* [CHECK YOUR UNDERSTANDING]:
a) Repeat the indemnification passage word for word, from "The Bylaws of" up to and including "or other enterprise.".
b) Pick up the indemnification passage after its final sentence and keep writing.

* [GIVEN PASSAGE]:

The Bylaws of MS Structured Asset Corp. (the “Corporation”) provide that the Corporation shall indemnify, to the fullest extent permitted by applicable law, any person who was or is a party or is threatened to be made a party to, or is involved in any manner in, any threatened, pending or completed action, suit or proceeding (whether civil, criminal, administrative or investigative) by reason of the fact that such person (1) is or was a director or officer of the Corporation or a Subsidiary or (2) is or was serving at the request of the Corporation or a Subsidiary as a director, officer, partner, member, employee or agent of another corporation, partnership, joint venture, trust, committee or other enterprise.

Section 145 of the Delaware General Corporation Law (the “GCL”) provides as follows:

“(a) A corporation shall have power to indemnify any person who was or is a party or is threatened to be made a party to any threatened, pending or completed action, suit or proceeding, whether civil, criminal, administrative or investigative (other than an action by or in the right of the corporation) by reason of the fact that the person is or was a director, officer, employee or agent of the corporation, or is or was serving at the request of the corporation as a director, officer, employee or agent of another corporation, partnership, joint venture, trust or other enterprise, against expenses (including attorneys’ fees), judgments, fines and amounts paid in settlement actually and reasonably incurred by the person in connection with such action, suit or proceeding if the person acted in good faith and in a manner the person reasonably believed to be in or not opposed to the best interests of the corporation, and, with respect to any criminal action or proceeding, had no reasonable cause to believe the person’s conduct was unlawful. The termination of any action, suit or proceeding by judgment, order, settlement, conviction, or upon a plea of nolo contendere or its equivalent, shall not, of itself, create a presumption that the person did not act in good faith and in a manner which the person reasonably believed to be in or not opposed to the best interests of the corporation, and, with respect to any criminal action or proceeding, had reasonable cause to believe that the person’s conduct was unlawful.

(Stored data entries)

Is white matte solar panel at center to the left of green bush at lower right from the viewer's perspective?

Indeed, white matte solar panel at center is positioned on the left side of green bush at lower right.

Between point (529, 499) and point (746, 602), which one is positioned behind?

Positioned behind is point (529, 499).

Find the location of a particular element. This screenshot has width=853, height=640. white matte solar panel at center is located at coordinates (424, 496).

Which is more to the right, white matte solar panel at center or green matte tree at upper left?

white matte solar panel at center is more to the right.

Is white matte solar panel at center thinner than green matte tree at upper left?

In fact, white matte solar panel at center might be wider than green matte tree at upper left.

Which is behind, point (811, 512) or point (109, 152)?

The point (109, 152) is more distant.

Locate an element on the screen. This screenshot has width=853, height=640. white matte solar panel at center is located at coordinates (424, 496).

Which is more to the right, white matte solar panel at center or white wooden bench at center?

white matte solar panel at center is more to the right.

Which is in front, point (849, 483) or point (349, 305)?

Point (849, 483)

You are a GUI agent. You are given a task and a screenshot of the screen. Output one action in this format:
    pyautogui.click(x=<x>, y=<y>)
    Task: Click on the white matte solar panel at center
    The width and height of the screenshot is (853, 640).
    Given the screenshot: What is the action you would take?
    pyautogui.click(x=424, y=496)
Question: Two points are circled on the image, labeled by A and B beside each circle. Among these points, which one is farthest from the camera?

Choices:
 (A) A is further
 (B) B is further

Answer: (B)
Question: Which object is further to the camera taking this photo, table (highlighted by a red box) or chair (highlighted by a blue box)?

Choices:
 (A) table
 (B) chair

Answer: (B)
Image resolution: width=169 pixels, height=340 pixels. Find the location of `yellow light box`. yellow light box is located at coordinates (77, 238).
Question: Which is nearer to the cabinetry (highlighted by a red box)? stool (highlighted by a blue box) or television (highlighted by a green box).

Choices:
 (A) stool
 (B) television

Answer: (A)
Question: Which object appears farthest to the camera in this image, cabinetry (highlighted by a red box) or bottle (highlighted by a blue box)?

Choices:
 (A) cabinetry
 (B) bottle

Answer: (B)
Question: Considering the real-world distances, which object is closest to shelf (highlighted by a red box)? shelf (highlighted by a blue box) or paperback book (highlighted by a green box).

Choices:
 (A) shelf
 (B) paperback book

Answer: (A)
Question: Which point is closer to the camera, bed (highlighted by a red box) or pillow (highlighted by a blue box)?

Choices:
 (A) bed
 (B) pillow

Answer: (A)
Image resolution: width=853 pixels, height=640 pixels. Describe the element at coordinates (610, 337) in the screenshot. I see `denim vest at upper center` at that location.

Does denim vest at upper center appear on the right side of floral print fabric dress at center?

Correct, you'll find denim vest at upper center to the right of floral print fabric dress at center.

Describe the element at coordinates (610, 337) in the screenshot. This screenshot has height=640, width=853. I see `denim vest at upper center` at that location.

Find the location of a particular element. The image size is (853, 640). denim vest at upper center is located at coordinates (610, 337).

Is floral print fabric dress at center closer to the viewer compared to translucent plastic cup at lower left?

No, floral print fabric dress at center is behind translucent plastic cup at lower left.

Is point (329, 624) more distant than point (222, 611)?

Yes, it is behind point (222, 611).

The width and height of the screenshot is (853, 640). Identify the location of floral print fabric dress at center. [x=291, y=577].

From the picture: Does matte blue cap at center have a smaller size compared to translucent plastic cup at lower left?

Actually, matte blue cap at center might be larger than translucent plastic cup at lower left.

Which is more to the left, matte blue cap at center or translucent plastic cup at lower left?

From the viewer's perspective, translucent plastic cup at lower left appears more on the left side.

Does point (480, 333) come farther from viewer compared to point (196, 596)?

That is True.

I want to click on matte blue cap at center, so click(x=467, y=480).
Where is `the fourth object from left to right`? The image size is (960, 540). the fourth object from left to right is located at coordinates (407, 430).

* [ANSWERS TO EACH TASK]:
a)
The Bylaws of MS Structured Asset Corp. (the “Corporation”) provide that the Corporation shall indemnify, to the fullest extent permitted by applicable law, any person who was or is a party or is threatened to be made a party to, or is involved in any manner in, any threatened, pending or completed action, suit or proceeding (whether civil, criminal, administrative or investigative) by reason of the fact that such person (1) is or was a director or officer of the Corporation or a Subsidiary or (2) is or was serving at the request of the Corporation or a Subsidiary as a director, officer, partner, member, employee or agent of another corporation, partnership, joint venture, trust, committee or other enterprise.

b)
(b) A corporation shall have power to indemnify any person who was or is party or is threatened to be made a party to any threatened, pending or completed action or suit by or in the right of the corporation to procure a judgment in its favor by reason of the fact that the person is or was a director, officer, employee or agent of the corporation, or is or was serving at the request of the corporation as a director, officer, employee or agent of another corporation, partnership, joint venture, trust or other enterprise against expenses (including attorneys’ fees) actually and reasonably incurred by the person in connection with the defense or settlement of such action or suit if the person acted in good faith and in a manner the person reasonably believed to be in or not opposed to the best interests of the corporation and except that no indemnification shall be made in respect of any claim, issue or matter as to which such person shall have been adjudged to be liable to the corporation unless and only to the extent that the Court of Chancery or the court in which such action or suit was brought shall determine upon application that, despite the adjudication of liability but in view of all the circumstances of the case, such person is fairly and reasonably entitled to indemnity for such expenses which the Court of Chancery of such other court shall deem proper.

 

 



 

 

(c) To the extent that a present or former director or officer of a corporation has been successful on the merits or otherwise in defense of any action, suit or proceeding referred to in subsections (a) and (b) of this section, or in defense of any claim, issue or matter therein, such person shall be indemnified against expenses (including attorneys’ fees) actually and reasonably incurred by such person in connection therewith.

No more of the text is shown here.